A Public Accounts Committee (PAC) report into the adult social care workforce in England warns urgent action is required to reverse care work’s poor public image and boost recruitment and retention.

The care sector is in a precarious state but the Department of Health and Social Care (the Department) has not yet said how it intends to put in place a long-term, sustainable funding regime to meet the ever-increasing demand for care.

The Department does not know whether the ways that local authorities commission care, and the prices they pay providers, are contributing to the problems within the care workforce.

Brexit causing uncertainty over workforce sustainability

The PAC has said it is not convinced that the lack of regulation within the care sector workforce and the balance of regulation versus a market-based approach, is supporting the care sector to provide the best care possible.

The UK’s departure from the EU is causing uncertainty over how the workforce will be sustained, particularly in areas that are more reliant on non-UK workers.

There is an urgent need to reverse the poor public image that care work has to boost recruitment and retention across the care sector, add that they are also concerned that the move to supporting people with substantive and critical care needs only is contributing to growing levels of unmet need for people with moderate care needs.
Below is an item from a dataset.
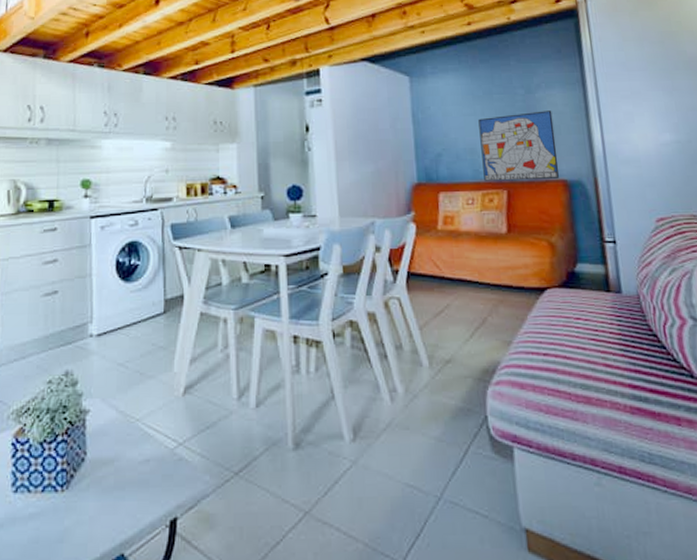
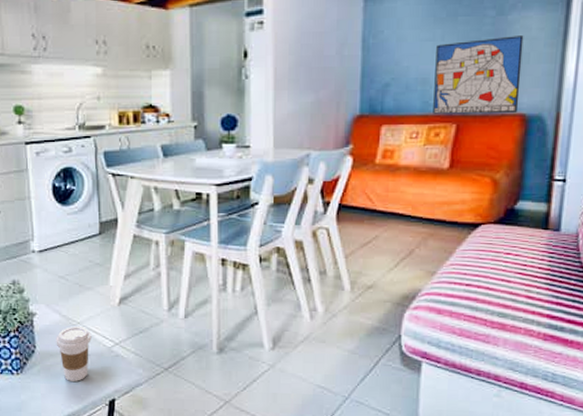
coffee cup: none [110,423,152,497] -> present [56,325,92,382]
These moderate needs may well grow into substantial or critical needs if support is not given.

The Department has committed to addressing all these issues through the health and care workforce strategy that it is currently consulting on, and the promised Green Paper on funding of care for older adults.

But given the pressures on the sector, we are concerned that the Department sees the Green Paper as a cure all and underestimates the scale of the challenge.
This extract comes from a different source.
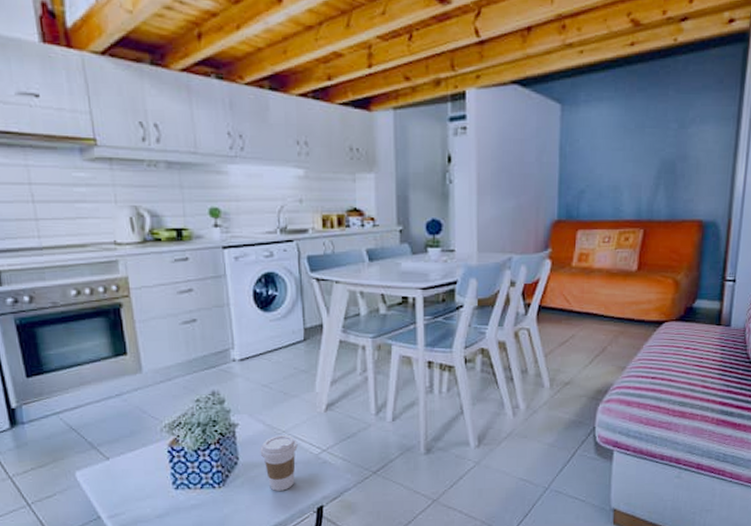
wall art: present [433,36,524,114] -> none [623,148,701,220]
The Department must ensure that its delivery partner, Skills for Care, is properly supported and funded to implement the workforce strategy.

Committee Chair, Meg Hillier MP commented:”Adult social care needs sustainable funding and a stable workforce. The sector is scraping by and without an explicit, long-term plan backed by Government it could soon be on its knees.

Levels of unmet need are high and rising; short-term funding fixes are a road to nowhere and the ingrained issues that lead to high turnover in the workforce could be compounded by Brexit.

Government should not content itself with councils’ ability simply to meet the legal minimum for care provision.

Nor should it seek solace in measures that risk opening a prolonged debate on the challenges facing the sector. Those challenges are already well-documented, clear and pressing.

We urge Government to publish this year, and then implement, a credible long-term funding plan for care.

This must go hand-in-hand with financial and other support to improve the recruitment, development and retention of the care workforce.

Skills for Care summed it up when it described perceptions of care work as a minimum wage sector as ‘a source of national shame’.

This skilled and vital work transforms people’s lives. It could and should be a source of national pride and we urge Government to give swift and serious consideration to the recommendations set out in our report.”